- [抜粋]:
講演するカルソニックハリソン社の雪竹社長
  講演に先立ち秋田県経営品質協議会の寺川健児運営副委員長が開会あいさつ。引き続き雪竹社長が「カルソニックハリソンにおける経営品質向上活動」と題して講演。はじめに同社の企業紹介のビデオを上映、同社の品質活動への取り組みについてプロジェクターを使って丁寧に説明した。

 雪竹社長は経営ビジョン、経営方針に顧客本位や社会との調和、社員重視、独自能力の発揮などを重視。特にビジネスパートナーとしてのお客様は「天・地・人」の3段階に区分、サービス強化にまい進していることを披露。つまり「天」とは全世界の車のユーザー、「地」は自動車会社、「人」は製品を直接納入しているお客を指す。

 JQAを始めたきっかけについては、前社長からの引継ぎ事項で、既に活動がキックオフされていたこと。アセッサーコースで研修が進むにつれてJQAの考えに基づいた経営が大切だと確信した。また、経営の「あり様・あるべき姿」が体系的に習得した。

講演の後に設定されたパネルディスカッション。会場から質問が相次いだ
 JQAの“正体”については、まさに経営の進め方の宗教であり、TQCやISOなど従来からある業務、管理改善手法の上位に位置する世界標準とも言うべき手順書と力説。一方で経営の結果には直ちに効果は出ないものの、辛抱強く取り組むことによって磐石な経営のDNAが作れるとも説いた。

 最後にJQAを始める注意事項については、まずトップあるいはNo2の幹部が仕組み等をよく理解、覚悟の上で活動に入る。中途半端では危険。経営幹部は全員がJQAを学ぶことが決め手である。従来の業務管理・改善とはバッティングしないから、平行して進めるのが良い。実行のタイミングについては、財務成績が水平か上昇の時にやることが肝心と強調した。

カルソニックハリソン社のプロフィル
 カーエアコン用コンプレッサーを製造する日米合弁会社。設立は1986年5月。資本金17億5千万円、社員数281人(2004年10月現在)。売上高は114億円(2003年度)。

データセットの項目
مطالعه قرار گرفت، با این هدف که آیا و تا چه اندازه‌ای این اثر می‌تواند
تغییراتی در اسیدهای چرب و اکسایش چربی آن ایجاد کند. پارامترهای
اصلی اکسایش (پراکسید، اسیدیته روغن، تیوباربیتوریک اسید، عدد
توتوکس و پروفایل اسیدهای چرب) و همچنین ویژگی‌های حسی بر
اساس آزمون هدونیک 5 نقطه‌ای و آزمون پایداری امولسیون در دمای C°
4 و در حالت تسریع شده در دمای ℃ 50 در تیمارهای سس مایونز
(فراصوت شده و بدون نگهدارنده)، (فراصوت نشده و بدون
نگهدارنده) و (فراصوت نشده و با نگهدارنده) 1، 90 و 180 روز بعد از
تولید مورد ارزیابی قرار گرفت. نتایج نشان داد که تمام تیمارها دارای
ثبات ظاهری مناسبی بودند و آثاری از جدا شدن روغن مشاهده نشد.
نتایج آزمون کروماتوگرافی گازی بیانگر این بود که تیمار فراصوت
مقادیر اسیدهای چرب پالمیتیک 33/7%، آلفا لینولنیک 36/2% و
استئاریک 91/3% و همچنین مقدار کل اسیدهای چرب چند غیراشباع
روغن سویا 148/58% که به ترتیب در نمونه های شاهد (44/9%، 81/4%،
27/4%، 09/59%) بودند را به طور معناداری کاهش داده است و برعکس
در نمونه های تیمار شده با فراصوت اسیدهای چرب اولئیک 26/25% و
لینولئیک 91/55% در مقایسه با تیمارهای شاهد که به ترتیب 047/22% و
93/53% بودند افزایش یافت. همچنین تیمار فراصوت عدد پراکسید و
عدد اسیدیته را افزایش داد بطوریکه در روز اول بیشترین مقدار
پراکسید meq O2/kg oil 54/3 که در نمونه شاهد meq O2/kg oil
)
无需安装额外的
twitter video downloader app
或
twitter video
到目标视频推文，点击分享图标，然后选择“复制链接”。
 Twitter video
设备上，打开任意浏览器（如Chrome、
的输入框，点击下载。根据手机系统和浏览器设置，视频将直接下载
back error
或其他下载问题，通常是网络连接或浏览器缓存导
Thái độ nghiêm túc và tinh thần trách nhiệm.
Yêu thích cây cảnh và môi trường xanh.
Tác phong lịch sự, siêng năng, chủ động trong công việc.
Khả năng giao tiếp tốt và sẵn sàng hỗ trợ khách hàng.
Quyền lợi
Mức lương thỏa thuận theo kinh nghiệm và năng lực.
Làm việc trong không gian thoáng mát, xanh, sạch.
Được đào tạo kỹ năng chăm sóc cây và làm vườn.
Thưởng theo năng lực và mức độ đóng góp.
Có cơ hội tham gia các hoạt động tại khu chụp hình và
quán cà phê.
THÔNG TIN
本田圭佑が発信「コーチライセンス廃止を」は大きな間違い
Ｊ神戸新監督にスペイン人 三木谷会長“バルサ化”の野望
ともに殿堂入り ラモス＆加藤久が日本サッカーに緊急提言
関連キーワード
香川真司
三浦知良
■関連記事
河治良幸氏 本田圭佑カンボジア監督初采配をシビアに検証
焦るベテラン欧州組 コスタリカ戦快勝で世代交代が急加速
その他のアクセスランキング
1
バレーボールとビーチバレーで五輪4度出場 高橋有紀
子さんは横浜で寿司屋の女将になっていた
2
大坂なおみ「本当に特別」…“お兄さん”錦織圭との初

- [実施する作業]:
カルソニックハリソン社の雪竹社長の講演を伝える抜粋を、最後の文の後から書き継いでもらえますか？

- [出力内容]:
 製品の納入先は日産、ルノー、BMW、OPEL等で、約6割が輸出。
 納入先である自動車部品メーカーの顧客満足のみならず、その先の自動車メーカーやユーザーの満足度まで測定、従業員や仕入先まで含めた全方向の顧客満足度経営を実現。その経営姿勢は、日本経営品質賞への取り組みの中で培われた。


【第2回】「マーケットは自ら提案し開拓するもの」/石原社長

 2004年度秋田県経営品質協議会の第2回事例研究会が3月23日、秋田市のシャインプラザ平安閣で開かれた。まず、主催者側を代表して佐野元彦経営品質協議会運営委員長があいさつ。続いてIBMビジネスコンサルティング・サービスの明道弘政事業部長が各県の品質協議会賞委員会の現状について説明、経営品質「カテゴリー5」の個人と組織の能力向上について解説した。

パネルディスカッションで発言する石原社長(左)。右は明道部長
 今回のゲスト・スピーカーは、花卉小売・卸売業界ではカリスマ的な存在として知られる「風花」(本社・長崎県)の石原和幸社長。「ゼロからの発想」と題して約1時間半にわたり講演した。

 石原社長は花の路上販売からスタート。現在は九州を主体に多店舗展開、事業内容も小売・卸はもとより、緑や環境をキーワードに関連事業を推し進めている。企業理念(コンセプト)は「花を売らずに夢を売る」とユニークで、花を物として提供するのではなく、消費者に対しては花で感動するシーンを提案し続けている。一方では花を通しての社会貢献も重視。具体的には各店舗では常に季節感を表現、街の中に花や緑のシーンを提案。ガーデニング事業を通じては街の景観、住環境を花・緑であふれる空間を提案している。

 石原社長はブランドの確立の重要さ、世界をターゲットにした市場開発の必要性も力説した。昨年5月には英国で開催された「チェルシー・フラワー・ショー」に出展、世界第2位に位置づけられる「シルバーギルトフローラ賞」を受賞。また、企業コンセプトをPRするためテレビ出演にたどり着いたエピソードなど披歴した。これらは同社のブランド形成に大きなインパクトがあったと強調、いずれも苦労した末の体験だけに説得力は十分。特に「マーケットは与えられるものでなく、自ら提案し開拓するもの」との発言には約50人の参加者も大きくうなずいていた。

 同社はブランドの確立や市場への浸透によって業績もアップ。昨年6月には資本金も従来の倍の5千万円台に増額、郵政省やイオングループとも業務提携している。

 最後に顧客に対するサービスとは、いかに消費者の「感動」を「悲鳴」に変えることができるかがキーワード。社員教育については手の届く目標を設定、しかも努力した分それが給料に反映されるシステムづくりが肝心。会社の方向性については「世界一」を目標とした社員へのメッセージが重要と訴えた。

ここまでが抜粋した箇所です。